# Homework Help: Derivatives and rates

1. Nov 23, 2004

### SyntheticVisions

I'm having some trouble with a few problems involving derivatives and rates. Here's one of the ones that is confusing me:

A waterskier skis over the ramp shown in the figure at a speed of 30ft/s. How fast is she rising as she leaves the ramp?

The ramp is a right triangle facing the waterskier so that they can go up it, with sides of (assume y is the vertical axis, x is horizontal, z is hypotenuse) x = 15ft, y = 4ft, and by the pythagorean theorem, z = $$\sqrt{241}$$

The first problem I was having here, is whether or not the speed given is relative to the x axis, or the z axis? I would think generally the x axis, but the problem states "over the ramp". Also, when doing the problem for the speed given on the x axis I got a negative number for dy/dt. When doing it given on the z axis I get about 116ft/s, which seems too fast.
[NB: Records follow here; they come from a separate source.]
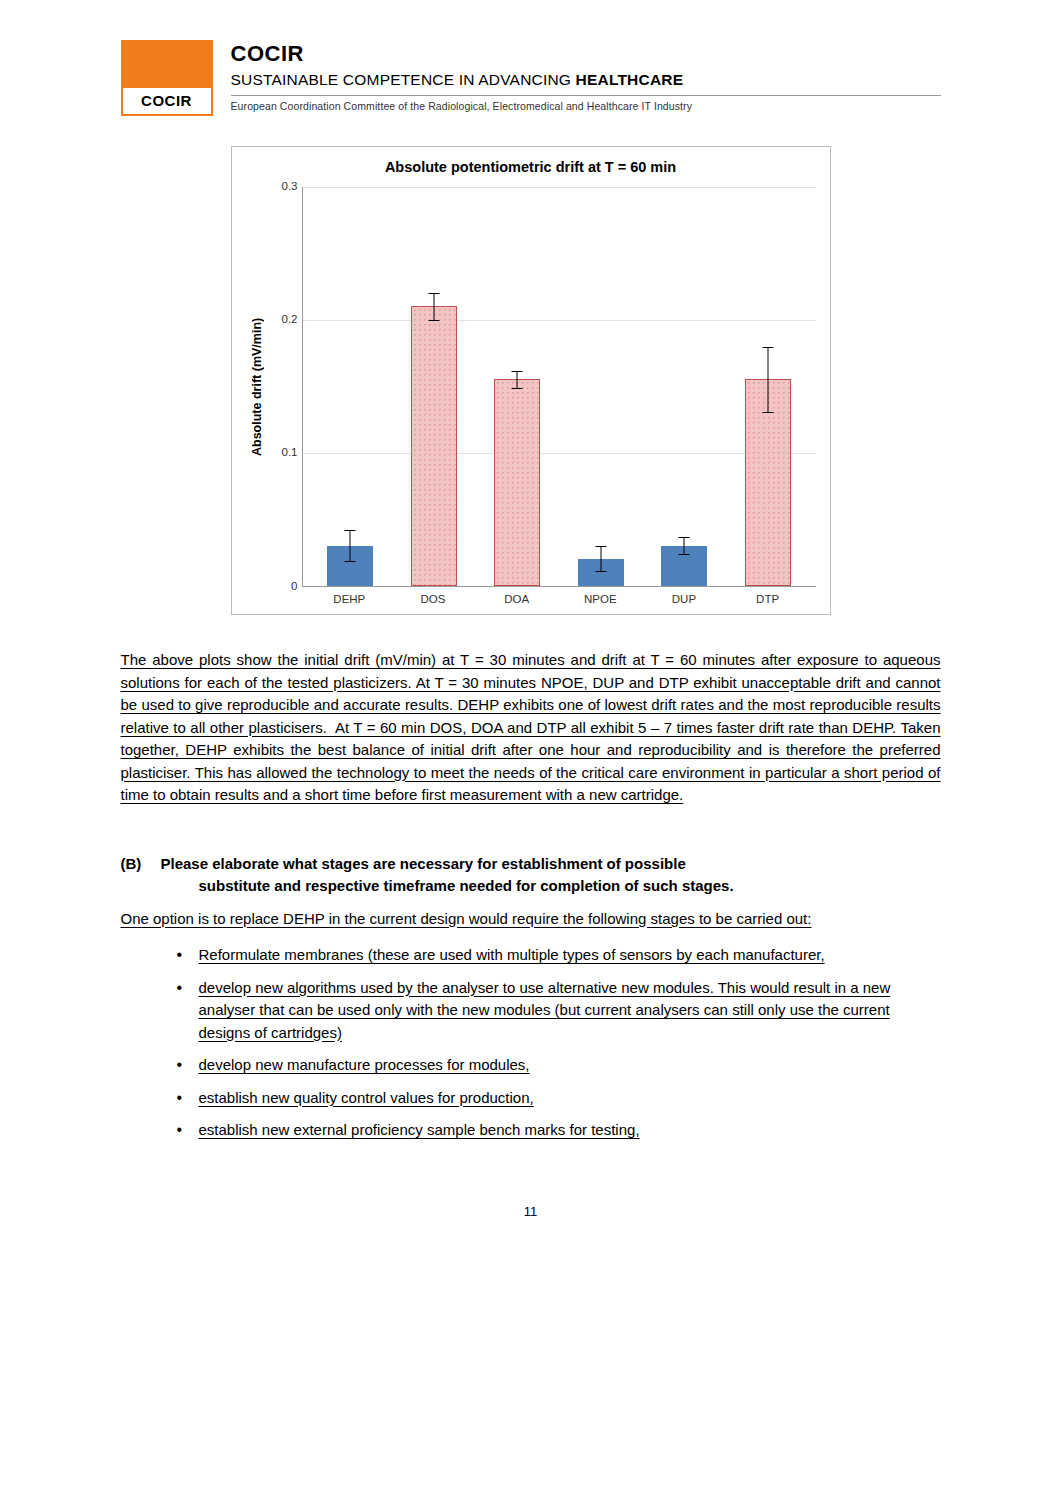COCIR
COCIR
SUSTAINABLE COMPETENCE IN ADVANCING HEALTHCARE
European Coordination Committee of the Radiological, Electromedical and Healthcare IT Industry
Absolute potentiometric drift at T = 60 min
Absolute drift (mV/min)
0.3 0.2 0.1 0
DEHP DOS DOA NPOE DUP DTP
The above plots show the initial drift (mV/min) at T = 30 minutes and drift at T = 60 minutes after exposure to aqueous solutions for each of the tested plasticizers. At T = 30 minutes NPOE, DUP and DTP exhibit unacceptable drift and cannot be used to give reproducible and accurate results. DEHP exhibits one of lowest drift rates and the most reproducible results relative to all other plasticisers. At T = 60 min DOS, DOA and DTP all exhibit 5 – 7 times faster drift rate than DEHP. Taken together, DEHP exhibits the best balance of initial drift after one hour and reproducibility and is therefore the preferred plasticiser. This has allowed the technology to meet the needs of the critical care environment in particular a short period of time to obtain results and a short time before first measurement with a new cartridge.
(B) Please elaborate what stages are necessary for establishment of possible substitute and respective timeframe needed for completion of such stages.
One option is to replace DEHP in the current design would require the following stages to be carried out:
Reformulate membranes (these are used with multiple types of sensors by each manufacturer,
develop new algorithms used by the analyser to use alternative new modules. This would result in a new analyser that can be used only with the new modules (but current analysers can still only use the current designs of cartridges)
develop new manufacture processes for modules,
establish new quality control values for production,
establish new external proficiency sample bench marks for testing,
11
Assuming it's on the x I set it up like so (I wasn't sure if I should use z^2, but I don't know what dz/dt is so I didn't...):

$$x^2 + y^2 = \sqrt{241}$$

$$2x \frac{dx}{dt} + 2y \frac{dy}{dt} = 0$$

$$900 + 8 \frac{dy}{dt} = 0$$

$$\frac{dy}{dt} = \frac{-225}{2}$$

Which doesn't make any sense. Where am I going wrong here?

Last edited: Nov 23, 2004
2. Nov 24, 2004

### Astronuc

Staff Emeritus
Assume that the boat pulling the skier is traveling at 30 ft/sec as the skier starts up the ramp and the boat is traveling a constant 30 ft/sec. Then the skier's speed must be higher in the along the hypotenuse to compensate for the longer distance.

However, consider v_x = 30 ft/sec. Then the skier travels the length of the ramp (15 ft) in 15/30 = 0.5 sec.

In the same amount of time, the skier has risen the height.

Now figure out the vertical speed.

3. Nov 24, 2004

### SyntheticVisions

Makes sense, thanks.

4. Nov 24, 2004

### Leo32

By the way, if you approach this problem in a vectorial way, the solution is much more elegant than using derivatives and rates.

Just assume either the 30m/s velocity vector to be either along the hypothenuse or the x-axis, depending on your interpretation of the question (make sure to clearly mention the option you choose, as this will show your scientific approach).
Just split it then according to the other direction and a vertical component in the right way. The speed of the vertical component is then your vertical velocity component.